There were two reasons. One was a belief an internal self-government could not be permitted, and the other was the determination of successive governments to acquire the ownership of the rest of the Urewera land, which was being eyed not just because of the belief there was gold and minerals, but for tourism.

It is around this time that Sir Apirana Ngata became one of those who played a big part in tearing open the rest of the Ureweras, says Binney.

He and James Carroll, another Maori member of the Liberal Government, implemented that Government's policies for opening up areas of Maori land for settlement.

They were "economic modernisers," says Binney, "working within a framework of the Liberal party's ideology of land development".

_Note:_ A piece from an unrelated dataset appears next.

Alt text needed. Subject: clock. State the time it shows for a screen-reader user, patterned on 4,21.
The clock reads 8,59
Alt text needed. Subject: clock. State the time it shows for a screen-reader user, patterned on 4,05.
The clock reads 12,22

But she suspects more was behind their targeting of Tuhoe.

"Both men came from families steeped in histories of recent military conflict with Tuhoe; their sympathies did not lie with the Urewera people on whose behalf they were often presumed to be negotiating, " she writes in the book.

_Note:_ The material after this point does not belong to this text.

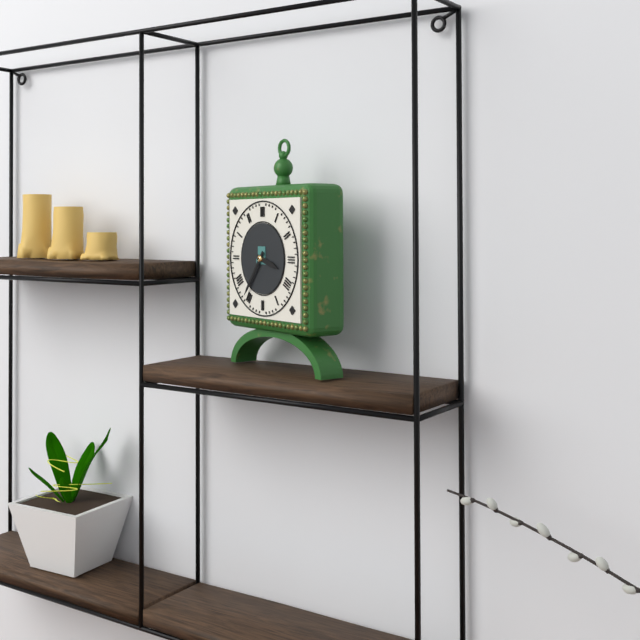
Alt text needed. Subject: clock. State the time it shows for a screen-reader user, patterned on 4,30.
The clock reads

She tells me she was astonished to find out what she did. "I mean, this runs counter to anything that's ever been written about Ngata."

He had been raised in the household of Ropata Wahawaha of Ngati Porou who had led the Ngati Porou contingent in the Tuhoe invasions.

She suspects - but qualifies that she is not sure - that his actions came close to revenge.

He moved people off the land, divided land up and told them they owed, for example, 7000 pounds for the lien on a survey, which they could not pay and which was taken as 29,000 acres.

"In 1922, 68,000 acres of land was taken by Ngata's demand for things that he said they had to pay. That's on top of what the Crown claimed it owned and had bought, which was more than two thirds of the reserve.

"Now, that's Ngata acting as the agent for Tuhoe in 1922. Come on, I think it's terrible."

Ngata was young and very bright, with clear ideas about getting Maori economically activated in the modern world, she says, and he became very important to Maori.

"But it still doesn't explain why he drives Tuhoe from their land in the way that he did, what was left of their land."

Since those days, Tuhoe have again been persecuted by the Government, Binney believes.

In 2007 armed police lined up along the confiscation line, the defended border of the first aukati, when they conducted the so-called terror raids, for which she says no evidence has been revealed.

But by lining up here the police actually endorsed the existence of the rohe potae, she writes in the book.

"The line is a frontier again: this is not an illusion."

Judith Binney's Encircled Lands: Te Urewera, 1820-1921 ( Bridget Williams Books, $79.99) is in book stores on Monday.

DEDICATED TO LONG-GONE LEADERS

Dame Judith Binney says the history books have it wrong about some of the early Tuhoe leaders to whom she dedicates her book, including Te Whenuanui I, Te Makarini Tamarau, Erueti Tamaikoha and Kereru Te Pukenui.

Erueti Tamaikoha, for example, has been described as a ferocious warrior, a savage and a cannibal but Binney says he was a man of integrity.

"I got the sense of this huge man with commitment and a wonderful spirit.

"People liked him. Everybody knew him and liked him and some of the Pakeha who were terrified of him who got to know him always spoke well of him after the wars."

There were good reasons for the fights he was involved in, she says. They began after the confiscation of vast amount of land in 1866 and coincided with the announcement of the aukati (defended border) a year later.

Binney says sometimes her eyes "stood out on stalks" at what she was reading in the research for her book. Two examples were what she calls the scandals of Waiohau 1B and Tahora 2, large blocks of prime land obtained by fraud.

The loss of Waiohau 1B led to the people of the Te Houhi settlement, who had been peacefully occupying their land, being evicted. Tahora 2 was obtained through an unauthorised private survey which became a Government-enforced lien placed over Tuhoe lands.

When in April 1889 the land court ruled the owners must pay the survey costs, Tamaikoha called the ruling an "act of oppression."